Robot-assisted techniques are today widely used in the medical sector, for example for intervention and diagnosis purposes.
Magnetic Resonance Imaging (MRI) and other various imaging techniques are also used for early diagnostic of cancers since MRI may help improving tumor perceptibility, while helping to target smaller tumor during biopsy.
Even if imaging techniques are well suited for detecting most of tumors, biopsies are generally still required for analyzing the malignancy of the tumor.
For example, a TransRectal UltraSound (TRUS) system may be used to perform a guided biopsy of the prostate in order to diagnose the malignancy of the tumor and its capacity to spread. TRUS images obtained with an ultrasound probe guide a physician inserting tiny radioactive seeds into the prostate during a transperinal brachytherapy. A perforated template is generally used to guide the physician during the insertion of the needle.
Unfortunately, TRUS offers limited contrast between tumors and healthy prostatic tissues, thereby inhibiting the identification of small tumors with diameter below 5 mm. This limits the efficiency of the biopsy, which is of great disadvantage. In fact, at least 20 percent of TRUS-guided prostate biopsy results in a false negative diagnosis, which implies that the cancer will go untreated, continue to evolve and spread if malignant.
Magnetic Resonance Imaging (MRI) systems may offer higher tumor perceptibility than standard TRUS procedures. However, MRI guidance implies to work in a specific environment. Indeed, typical clinical MRI systems generate magnetic fields ranging from 0.5 Tesla to 7 Tesla, hence no ferromagnetic objects can be introduced inside the MRI operating room since they would easily become dangerous projectiles. Moreover, MRI systems offer a very limited access to the patient, specially the closed-bore system.
Several MRI guided robots using MRI images have been proposed for breast, brain and prostate cancer treatments. For example, in the case of prostate treatment, a 6 Degree Of Freedom (DOF) robotic arm equipped with MRI compatible ultrasonic motors has been proposed for needle guidance procedures. However, they contain conducting materials creating Eddy currents which may interfere with the MRI magnetic field, thus generating image artifacts, which is of great disadvantage.

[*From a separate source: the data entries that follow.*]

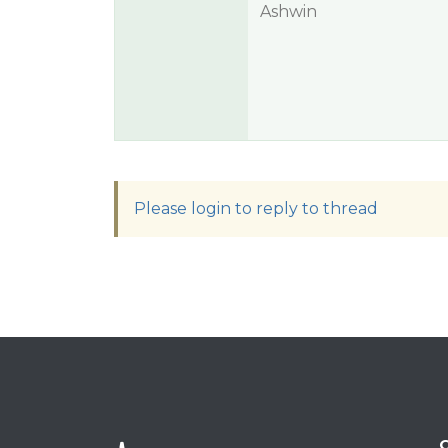
Ashwin
Please login to reply to thread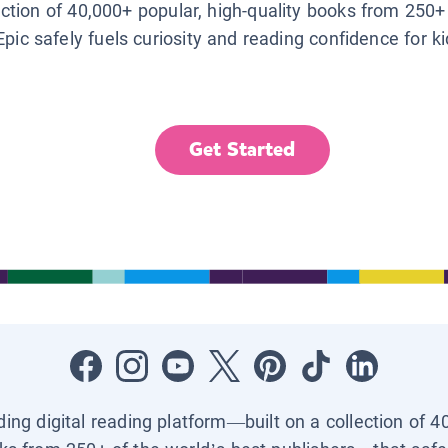
lection of 40,000+ popular, high-quality books from 250+
Epic safely fuels curiosity and reading confidence for k
Get Started
ading digital reading platform—built on a collection of 4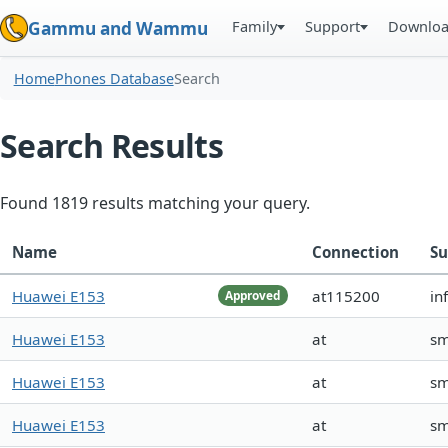
Family
Support
Downlo
Gammu and Wammu
Home
Phones Database
Search
Search Results
Found 1819 results matching your query.
Name
Connection
Su
Huawei E153
at115200
in
Approved
Huawei E153
at
s
Huawei E153
at
s
Huawei E153
at
s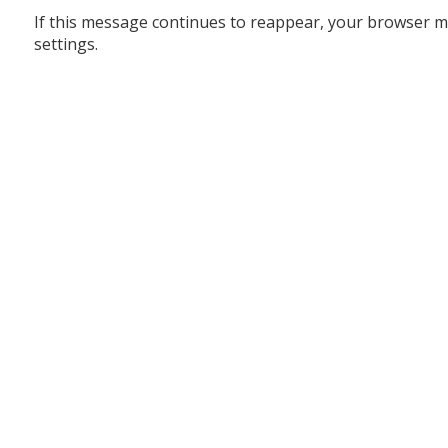
If this message continues to reappear, your browser m
settings.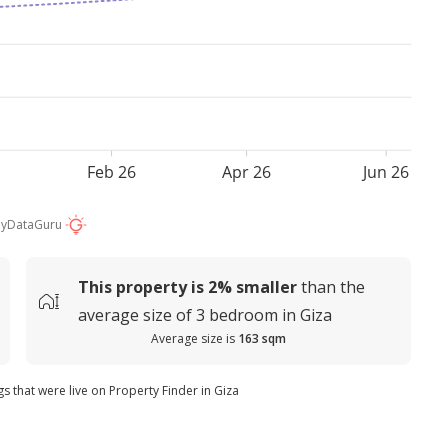
Feb 26
Apr 26
Jun 26
by
DataGuru
This property is
2%
smaller
than the
average
size of
3 bedroom in Giza
Average size is
163 sqm
gs that were live on Property Finder in Giza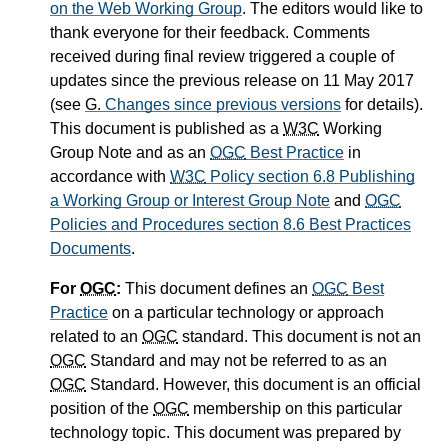
on the Web Working Group
. The editors would like to
thank everyone for their feedback. Comments
received during final review triggered a couple of
updates since the previous release on 11 May 2017
(see
G.
Changes since previous versions
for details).
This document is published as a
W3C
Working
Group Note and as an
OGC
Best Practice
in
accordance with
W3C
Policy section 6.8 Publishing
a Working Group or Interest Group Note
and
OGC
Policies and Procedures section 8.6 Best Practices
Documents
.
For
OGC
:
This document defines an
OGC
Best
Practice
on a particular technology or approach
related to an
OGC
standard. This document is not an
OGC
Standard and may not be referred to as an
OGC
Standard. However, this document is an official
position of the
OGC
membership on this particular
technology topic. This document was prepared by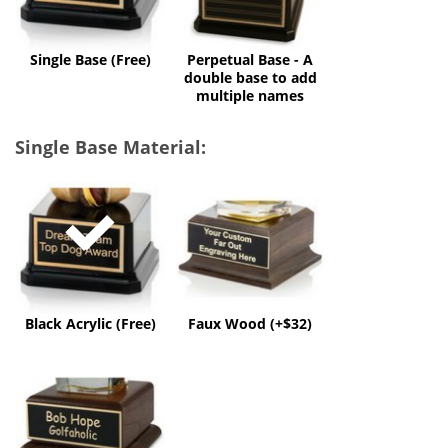
to
add
multiple
Single Base (Free)
Perpetual Base - A
names
double base to add
multiple names
Single Base Material:
Black
Faux
Acrylic
Wood
(Free)
(+$32)
Black Acrylic (Free)
Faux Wood (+$32)
Solid
Wood
(+$60)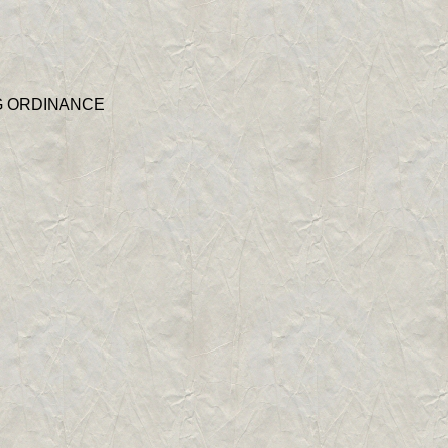
G ORDINANCE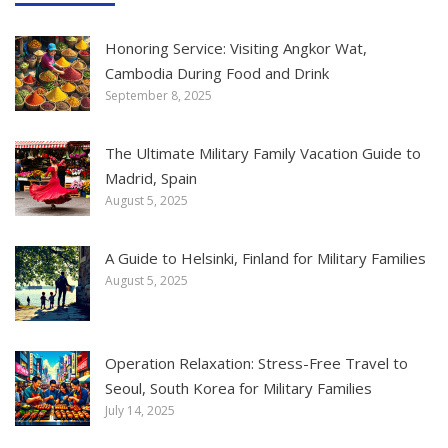
Honoring Service: Visiting Angkor Wat,
Cambodia During Food and Drink
September 8, 2025
The Ultimate Military Family Vacation Guide to
Madrid, Spain
August 5, 2025
A Guide to Helsinki, Finland for Military Families
August 5, 2025
Operation Relaxation: Stress-Free Travel to
Seoul, South Korea for Military Families
July 14, 2025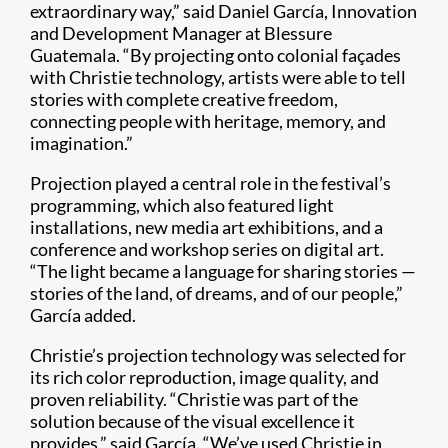
extraordinary way,” said Daniel García, Innovation
and Development Manager at Blessure
Guatemala. “By projecting onto colonial façades
with Christie technology, artists were able to tell
stories with complete creative freedom,
connecting people with heritage, memory, and
imagination.”
Projection played a central role in the festival’s
programming, which also featured light
installations, new media art exhibitions, and a
conference and workshop series on digital art.
“The light became a language for sharing stories —
stories of the land, of dreams, and of our people,”
García added.
Christie’s projection technology was selected for
its rich color reproduction, image quality, and
proven reliability. “Christie was part of the
solution because of the visual excellence it
provides,” said García. “We’ve used Christie in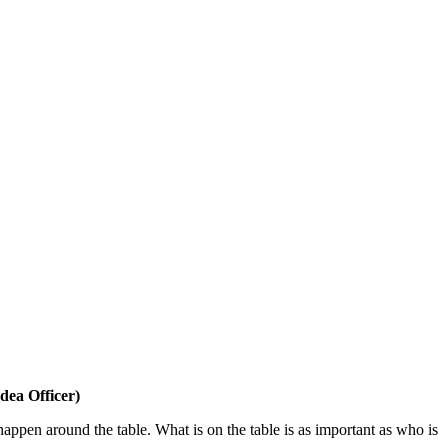
dea Officer)
 happen around the table. What is on the table is as important as who is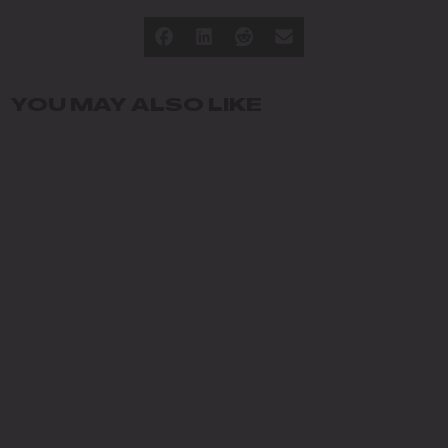
YOU MAY ALSO LIKE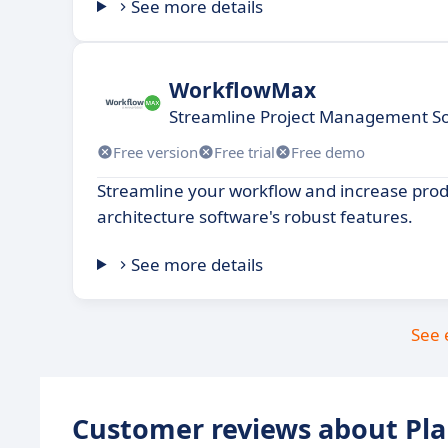
See more details
WorkflowMax
Streamline Project Management Sof
Free version
Free trial
Free demo
Streamline your workflow and increase produ
architecture software's robust features.
See more details
See 
Customer reviews about Pl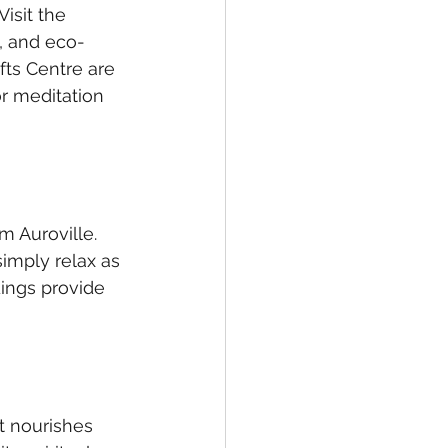
isit the 
, and eco-
fts Centre are 
or meditation 
m Auroville. 
imply relax as 
ings provide 
t nourishes 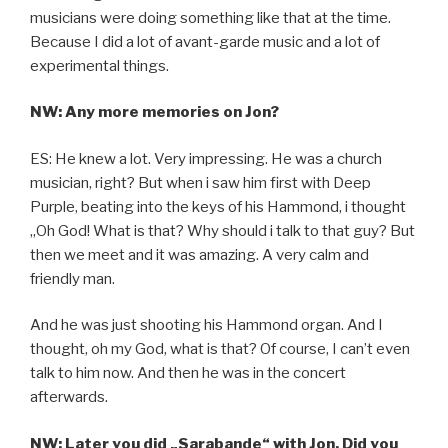
musicians were doing something like that at the time.
Because I did a lot of avant-garde music and a lot of
experimental things.
NW: Any more memories on Jon?
ES: He knew a lot. Very impressing. He was a church
musician, right? But when i saw him first with Deep
Purple, beating into the keys of his Hammond, i thought
„Oh God! What is that? Why should i talk to that guy? But
then we meet and it was amazing. A very calm and
friendly man.
And he was just shooting his Hammond organ. And I
thought, oh my God, what is that? Of course, I can’t even
talk to him now. And then he was in the concert
afterwards.
NW: Later you did „Sarabande“ with Jon. Did you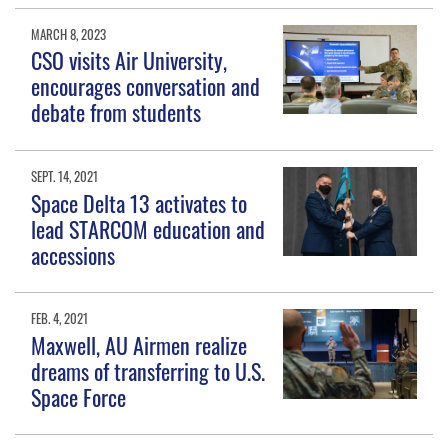
MARCH 8, 2023
CSO visits Air University,
encourages conversation and
debate from students
SEPT. 14, 2021
Space Delta 13 activates to
lead STARCOM education and
accessions
FEB. 4, 2021
Maxwell, AU Airmen realize
dreams of transferring to U.S.
Space Force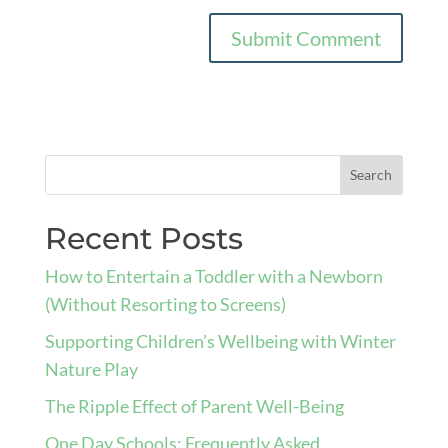
Recent Posts
How to Entertain a Toddler with a Newborn
(Without Resorting to Screens)
Supporting Children’s Wellbeing with Winter
Nature Play
The Ripple Effect of Parent Well-Being
One Day Schools: Frequently Asked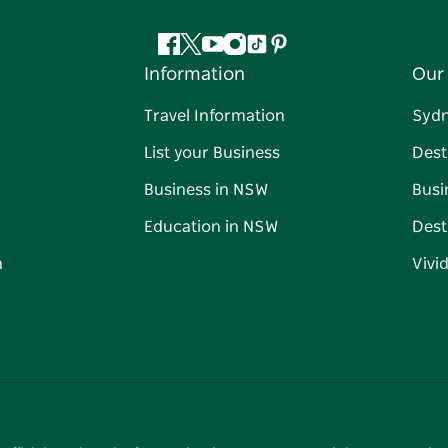
Facebook
Twitter
YouTube
Instagram
Tiktok
Pinterest
Information
Our 
Travel Information
Syd
List your Business
Dest
Business in NSW
Busi
Education in NSW
Dest
n
Vivi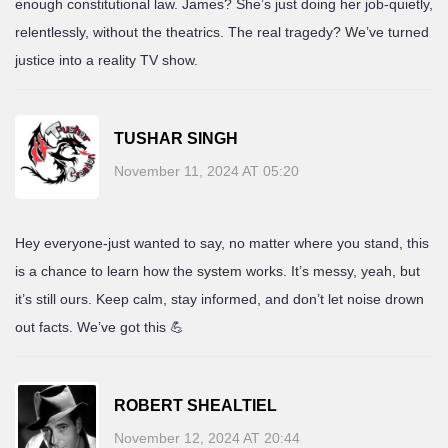
enough constitutional law. James? She’s just doing her job-quietly,
relentlessly, without the theatrics. The real tragedy? We’ve turned
justice into a reality TV show.
TUSHAR SINGH
November 11, 2024 AT 05:20
Hey everyone-just wanted to say, no matter where you stand, this
is a chance to learn how the system works. It’s messy, yeah, but
it’s still ours. Keep calm, stay informed, and don’t let noise drown
out facts. We’ve got this 💪
ROBERT SHEALTIEL
November 12, 2024 AT 20:44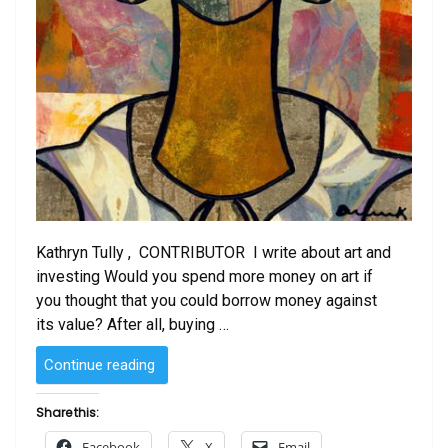
Kathryn Tully , CONTRIBUTOR I write about art and
investing Would you spend more money on art if
you thought that you could borrow money against
its value? After all, buying …
“How
Continue reading
Easy
Is
Share this:
It
Facebook
X
Email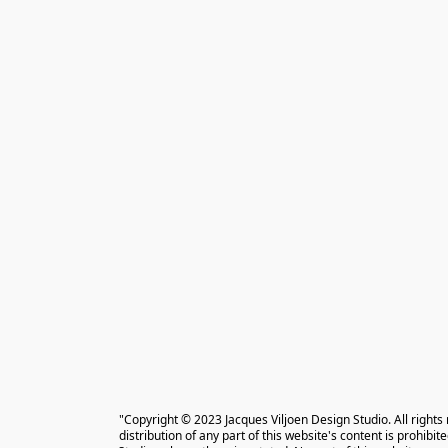
"Copyright © 2023 Jacques Viljoen Design Studio. All rights
distribution of any part of this website's content is prohibi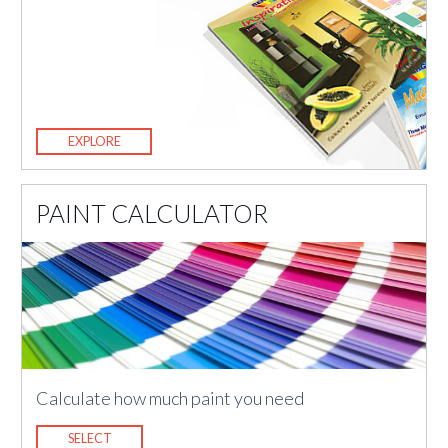
EXPLORE
PAINT CALCULATOR
Calculate how much paint you need
SELECT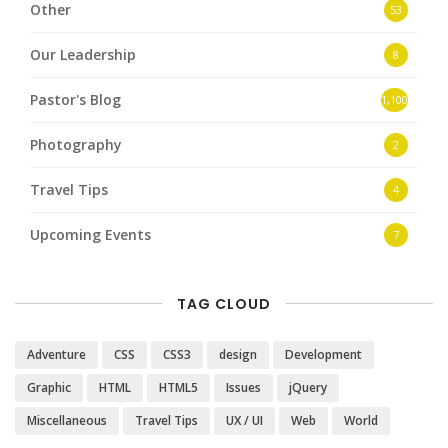
Other
53
Our Leadership
8
Pastor's Blog
1,100
Photography
2
Travel Tips
4
Upcoming Events
7
TAG CLOUD
Adventure
CSS
CSS3
design
Development
Graphic
HTML
HTML5
Issues
jQuery
Miscellaneous
Travel Tips
UX / UI
Web
World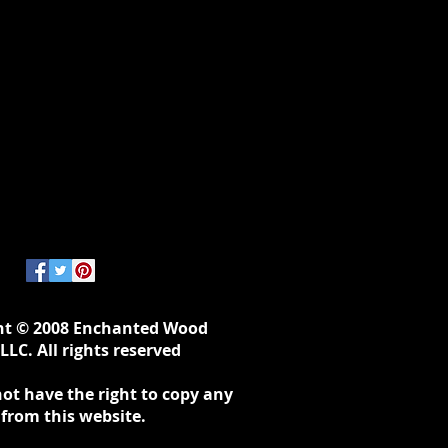
ht © 2008 Enchanted Wood
LLC. All rights reserved
ot have the right to copy any
 from this website.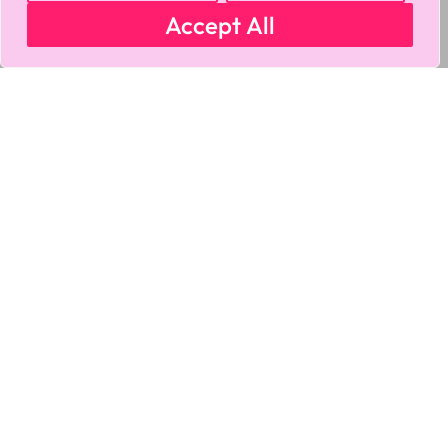
Accept All
MY ACCOUNT
CART
PRIVACY & SECURITY POLICY
REFUND POLICY
SHIPPING POLICY
TERMS OF USE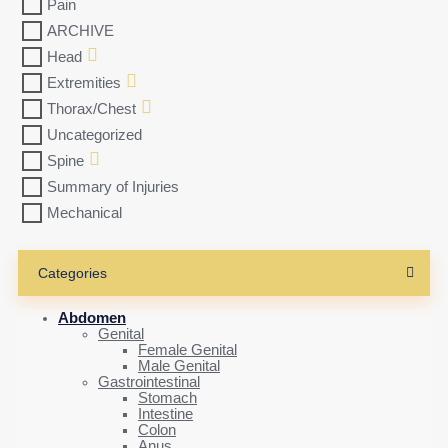
Pain
ARCHIVE
Head
Extremities
Thorax/Chest
Uncategorized
Spine
Summary of Injuries
Mechanical
Categories
Abdomen
Genital
Female Genital
Male Genital
Gastrointestinal
Stomach
Intestine
Colon
Anus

Pneumatic systems made with all-plastic components have also been proposed for offering optimal MRI compatibility. MRI compatible pneumatic step motors have been developed and integrated to a manipulator in order to move a 6 DOF robot. The proposed step motors use piezoelectric elements to control a compressed air flow, while the manipulator's position is measured by MRI compatible optical encoders. Many parts are involved in this complex design and step motors might skip steps and lose accuracy, which is of great disadvantage.
A different 6 DOF approach using linear pneumatic cylinders has also been proposed. In this system, the cylinders are actuated by pneumatic proportional pressure regulator valves controlled by piezoelectric elements. The pressure control system is located at the foot of the bed in order to limit non-linearity caused by air compressibility. To even reduce the non-linearity, special low friction cylinders may be used but it increases the cost of the system. Moreover, a complex control system should be used, which even increase the complexity and cost of the system.
It would therefore be desirable to provide an object manipulator that will reduce at least one of the above-mentioned drawbacks.